Eighty years ago, a Pope is elected at lightning speed



Cardinal Pacelli was elected as Pope taking the title Pius XII. He was a well-entrenched Vatican bureaucrat from a family with a long tradition of serving the Catholic Church’s bureaucracy and enjoyed immense support in the College of Cardinals. His election was astonishingly rapid and involved only three ballots in the space of a single day. As former Papal Nuncio to Germany he was already familiar with the difficulty of dealing with Hitler. His performance as Pope during the second world war has attracted great criticism, much of which was unfounded and biased. He was certainly wedded to highly conservative theological doctrines, notably enthusiastic endorsement of Papal infallibility, but he was by no means a supporter of Nazism. The debate has died down but my well flare up again if the process of canonising Pius XII makes further progress.
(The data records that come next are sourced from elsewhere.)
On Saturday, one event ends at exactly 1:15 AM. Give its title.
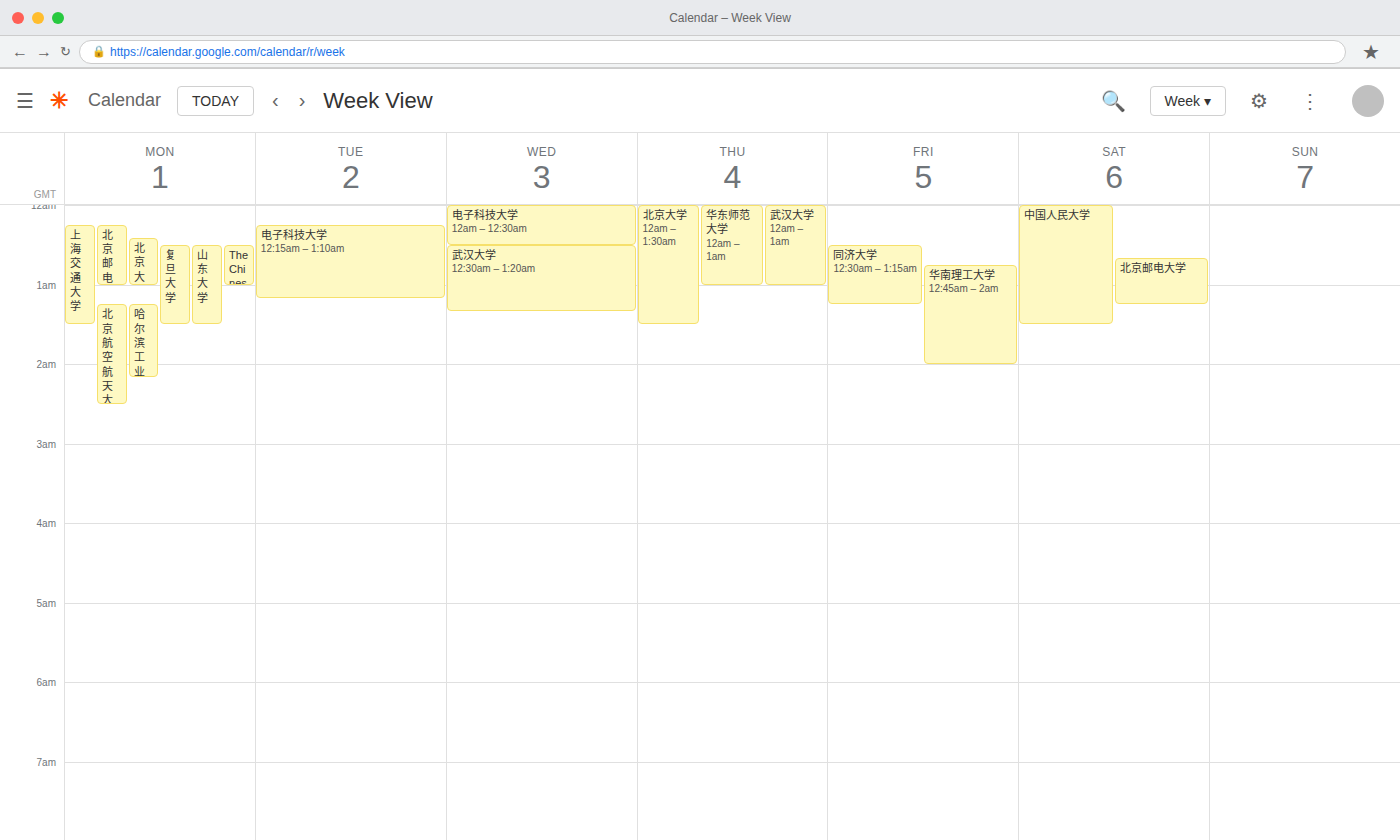
"北京邮电大学"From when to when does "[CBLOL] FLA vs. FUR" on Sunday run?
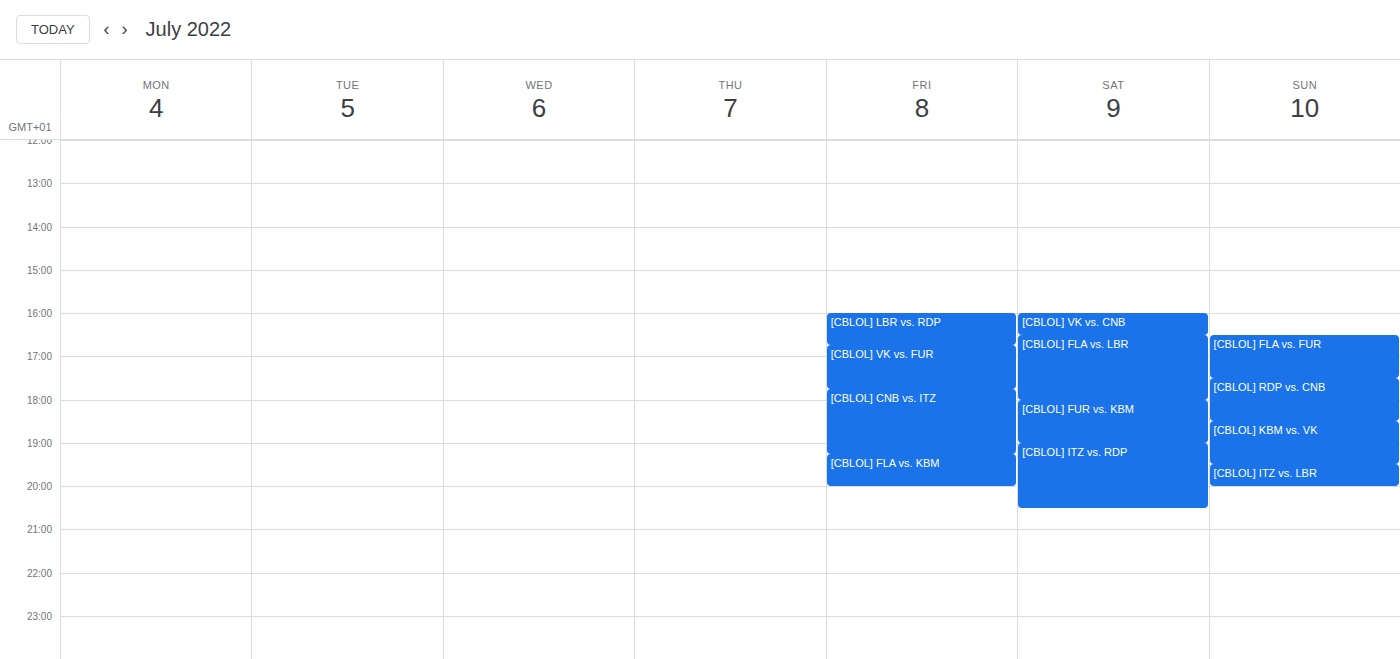
4:30 PM to 5:30 PM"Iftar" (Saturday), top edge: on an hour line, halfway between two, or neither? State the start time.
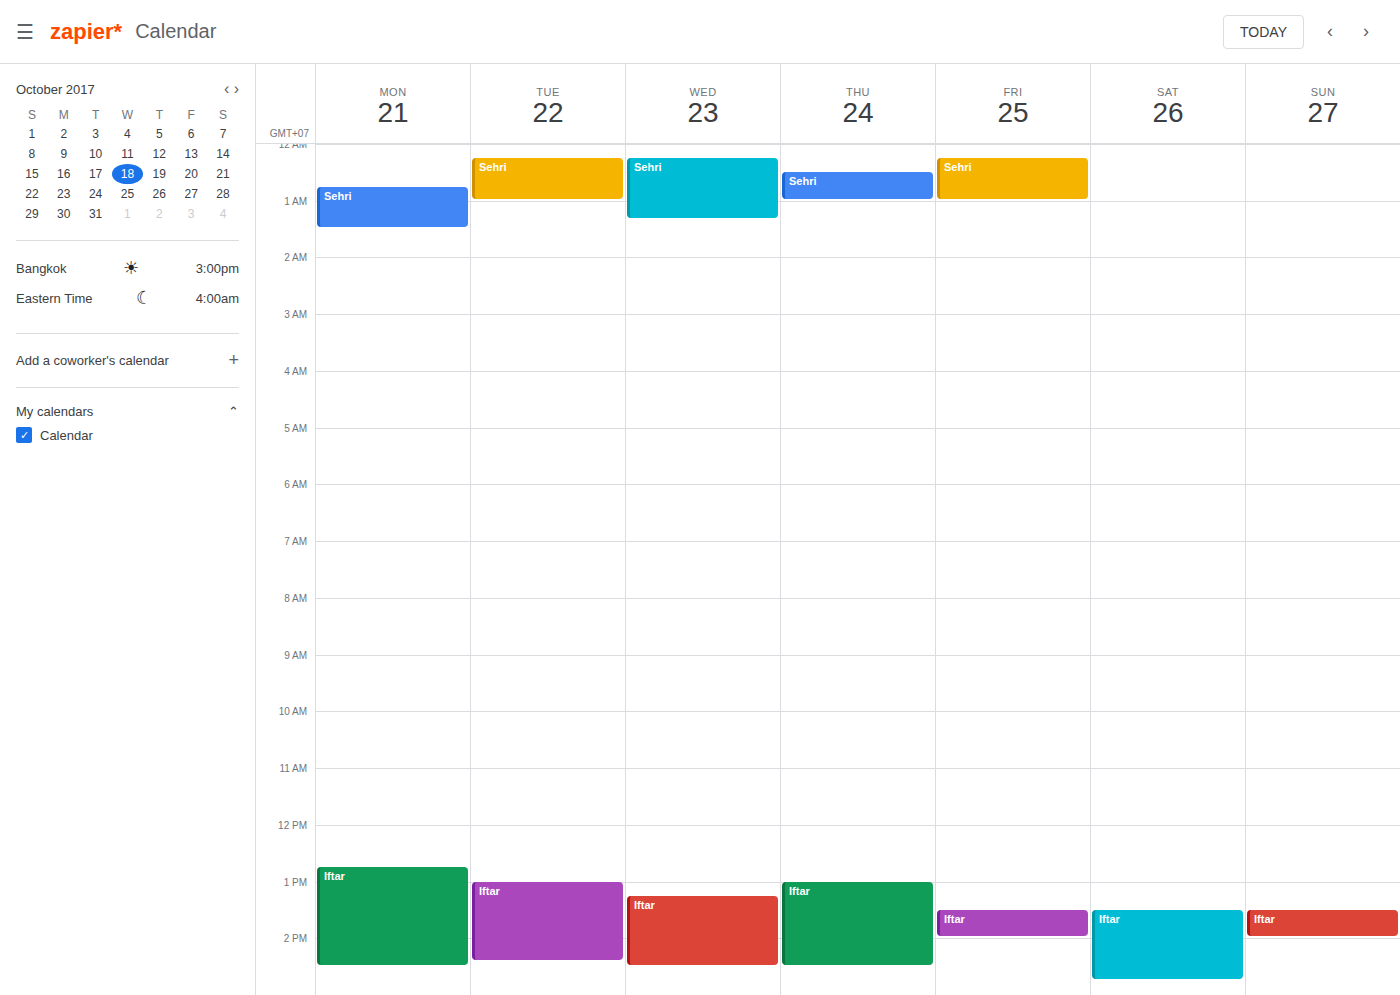
13:30 -- halfway between the 13:00 and 14:00 lines.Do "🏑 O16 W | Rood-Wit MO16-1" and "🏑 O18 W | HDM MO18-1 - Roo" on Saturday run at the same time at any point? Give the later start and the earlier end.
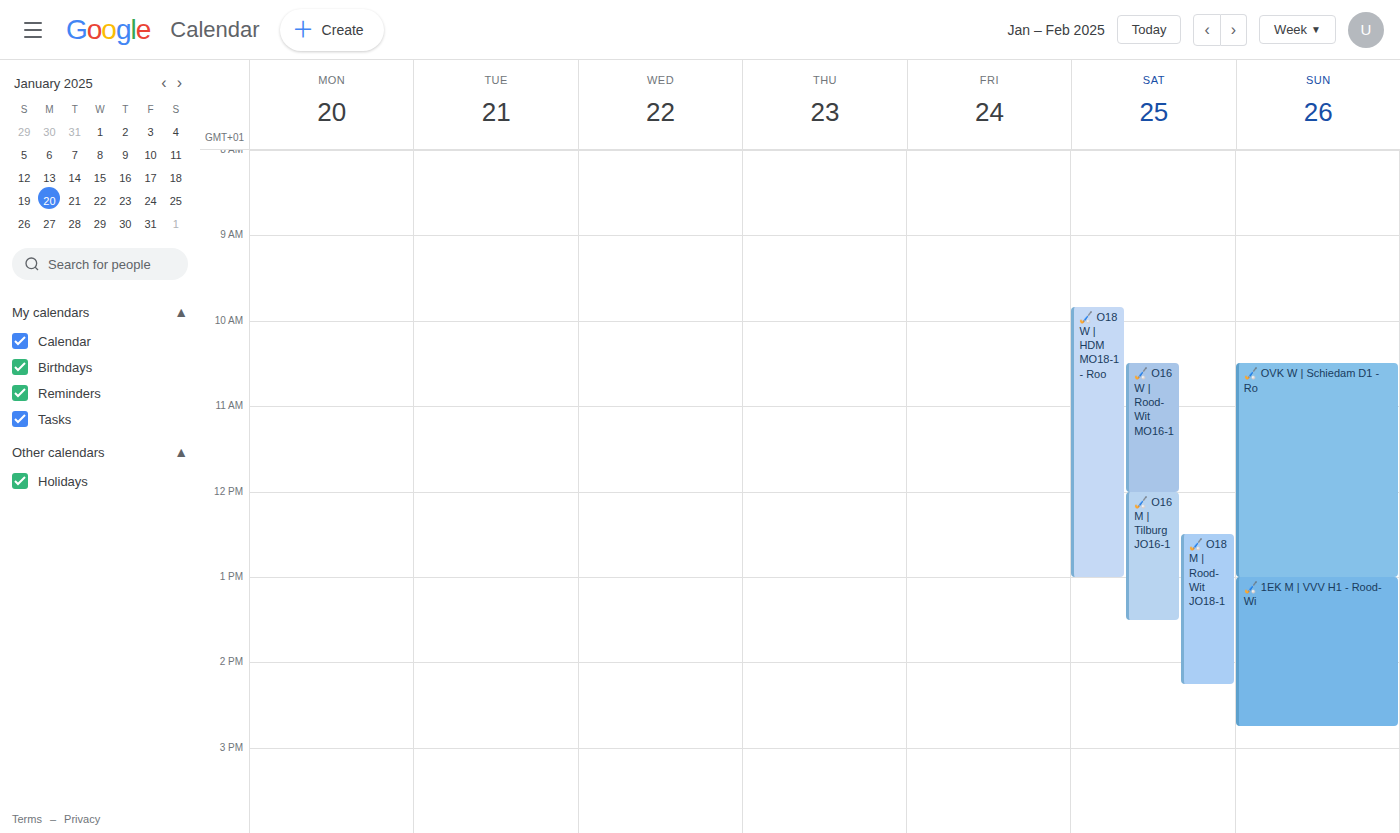
"🏑 O16 W | Rood-Wit MO16-1" runs 10:30 AM to 12:00 PM, inside "🏑 O18 W | HDM MO18-1 - Roo" -- they overlap.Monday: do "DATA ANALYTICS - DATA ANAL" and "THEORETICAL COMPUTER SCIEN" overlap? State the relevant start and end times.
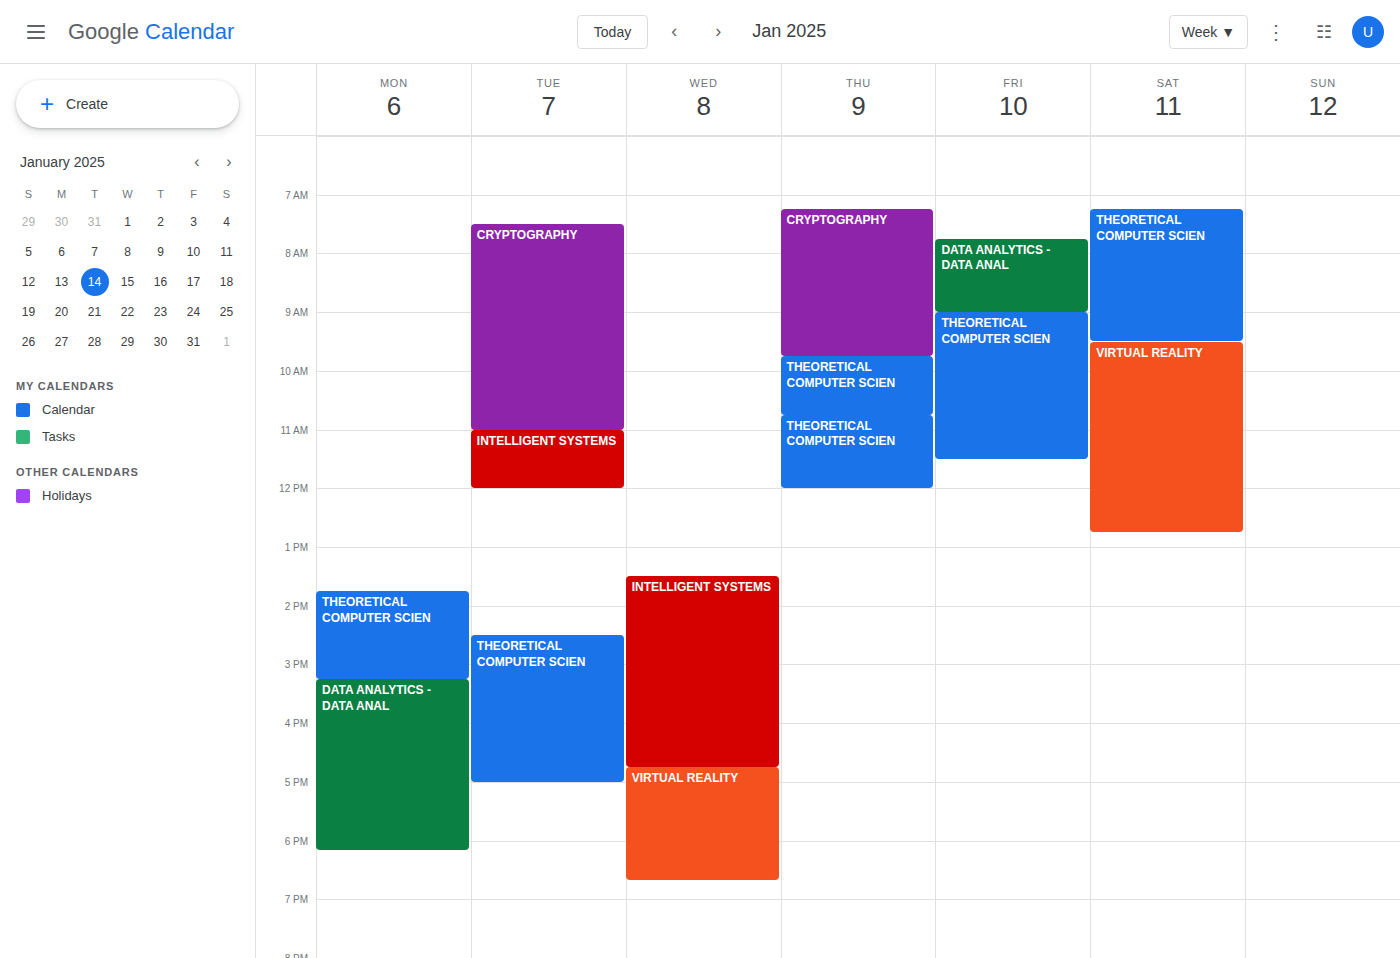
"THEORETICAL COMPUTER SCIEN" ends at 3:15 PM, exactly when "DATA ANALYTICS - DATA ANAL" starts -- they touch but do not overlap.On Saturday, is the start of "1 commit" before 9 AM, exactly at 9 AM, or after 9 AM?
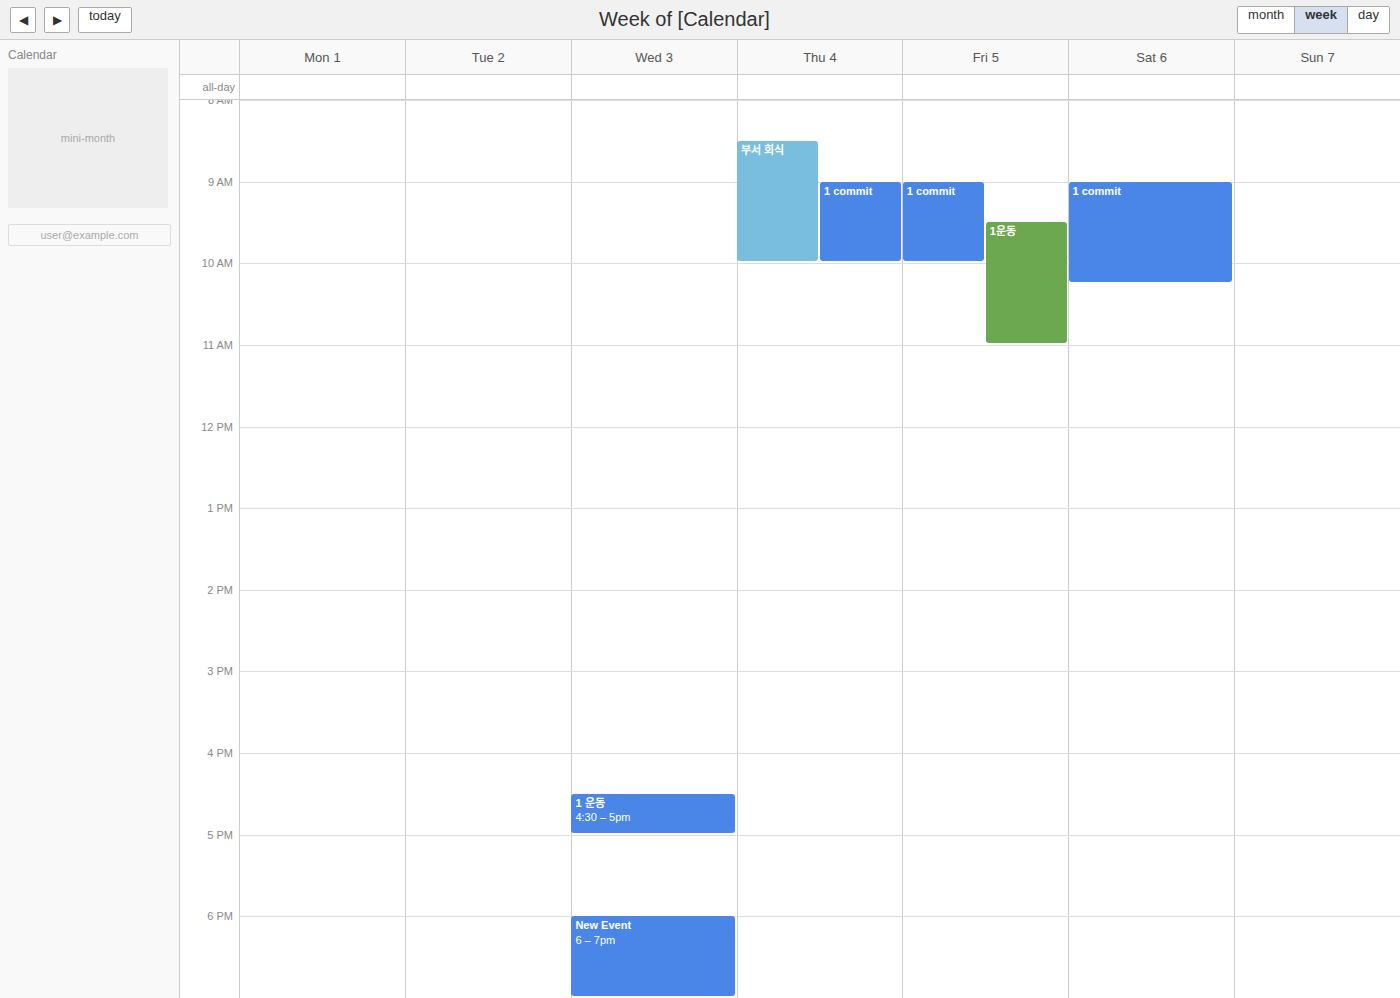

There was to be one final twist to the story of the Spanish Republic before it vanished into oblivion. A group of politicians on the right wing of the Socialist PSOE and military officers deposed the prime minister Juan Negrin, who governed by the grace and largely under the influence of the Communist Party (PCE), which had suppressed the Republic’s anarchist trouble-makers. The putschists wanted to put an end to an increasingly futile resistance and to seek terms for surrender from Franco. Armed resistance by the PCE was defeated by the military in another outburst of the fratricidal violence that had blighted the Republic.

After five years break Gandhi once again began a fast or hunger strike. It was a small register of how the much-contested Government of India Act of 1935 had failed to meet the grievances of the Indian people. The cause was relatively trivial and did not directly target the British raj. Gandhi was protesting against the allegation by Thakor Saheb, the princely ruler of Rajkot, that he had broken a promise to restrict his visit to Rajkot to the investigation of supposed attrocities and to avoid direct political action. The Viceroy swung into action and defused the crisis with a promise that India’s chief justice would investigate which was enough for Gandhi to break his fast.

Long-standing readers of this blog may remember that three years ago it featured the government’s futile attempts to deal with the menace of bogus clubs operating to frustrate Britain’s constrictive laws on selling alcohol https://tinyurl.com/yyrdrwcy. They will be delighted to be informed that three years later the struggle continued and the Home Secretary Sir John Simon was no nearer to fulfilling his pledge in 1936 that legislation would be introduced "to deal with the evils of bogus clubs." A private member's bill had just been defeated in the House of Lords taking the reform movement almost back to square one. One part of the bill had come in for severe criticsm. The Archbishop of Canterbury no less had spoken of "the ignominy placed upon members of the police forces in being compelled to find means of entry to many of these most undesirable clubs." It was a view shared by the police themselves but with rather more practical than ethical considerations in mind.